For some people, even basic health instructions can be challenge. Not because they don’t care about their health, but because their literacy issues often compound their health issues.
According to the Institute of Medicine, some 90 million Americans have difficulty understanding and using health information. As a result, patients often take medication off-schedule, miss follow-up appointments and do not understand simple instructions like “take on an empty stomach.” October’s Health Literacy Month shows us the importance of creating awareness of this important issue in ways that can help save lives and help avoid wasting billions of dollars in health care costs every year.
That’s why Junior Leagues take health literacy into their communities to reach people who need it most.
For 18 years, The Junior League of Salt Lake City has held CARE Fair, a program that brings together more than 50 different community agencies to provide families with basic health and human services. Patients in need of help – either because they can’t afford the health and dental services the rest of us take for granted or have literacy or English as a second language issues – can talk with health professionals who can give guidance as well as care.
The Junior League of Charlotte’s Healthy Child Initiative (HCI) focuses on three key areas of children’s health: physical, dental and mental health. The purpose of the project is to generate awareness of the physical, dental and mental health issues affecting children, remove the stigma associated with some of these problems and teach parents how to spot problems and where they can go for support.

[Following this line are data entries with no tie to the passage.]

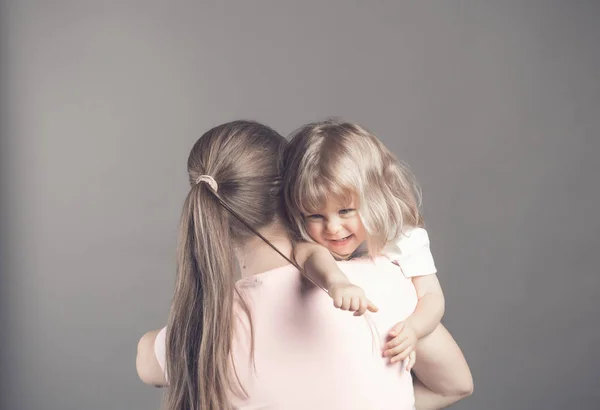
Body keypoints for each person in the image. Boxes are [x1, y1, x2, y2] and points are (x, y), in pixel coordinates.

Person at [136, 120, 473, 410]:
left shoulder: (206, 328)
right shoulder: (382, 284)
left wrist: (185, 328)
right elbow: (455, 384)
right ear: (295, 195)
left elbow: (144, 361)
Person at [282, 120, 444, 368]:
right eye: (315, 216)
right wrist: (337, 281)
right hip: (341, 351)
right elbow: (310, 255)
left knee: (455, 382)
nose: (333, 228)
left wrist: (413, 329)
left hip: (398, 339)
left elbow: (432, 296)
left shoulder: (403, 238)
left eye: (346, 211)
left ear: (374, 198)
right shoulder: (308, 243)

The Junior League of Chattanooga works directly with low-income expecting mothers to teach them how to care and advocate for themselves and their unborn babies through the Healthy Starts: Baby Basics program. The program, a partnership with Reading Education for Adult Development (READ) of Chattanooga, Inc., begins with education on Baby Basics and continues with a volunteer mentorship program called Pregnancy Pals.
The Junior League of Erie’s Baby Go Round program teaches parents and caregivers about the prevention and treatment of infant positional head flattening, or Flat Head Syndrome. Flat Head Syndrome is a common term that refers to a variety of medical conditions caused by a baby spending too much time on its back in one position resulting in any number of long term problems such as increased risk for learning delays and developmental issues.
The Junior League of Greenwich, in collaboration with other local organizations, designed a support and education program, Caregiver Circle, that teaches care-givers of seniors and other adults about issues surrounding care-giving. Information and insight is provided by professionals and participants also learn about community resources available to care-givers of adults.
The Junior League of Monroe, in collaboration with the Families Helping Families, provides a volunteer mentor to first-time mothers and mothers of infants in neonatal intensive care. Mentors, who are also mothers, make contact with postpartum mothers while still in the hospital and provide support for at least three months or more, if requested. Mentors share their experiences with postpartum mothers, talk to them about breast feeding, infant care, how to access medical services, answer any questions that the parents may have and connect them with appropriate medical care providers for answers to medical questions.
All of which goes to show that the key for staying healthy for many in our society is education and health literacy. And we can help!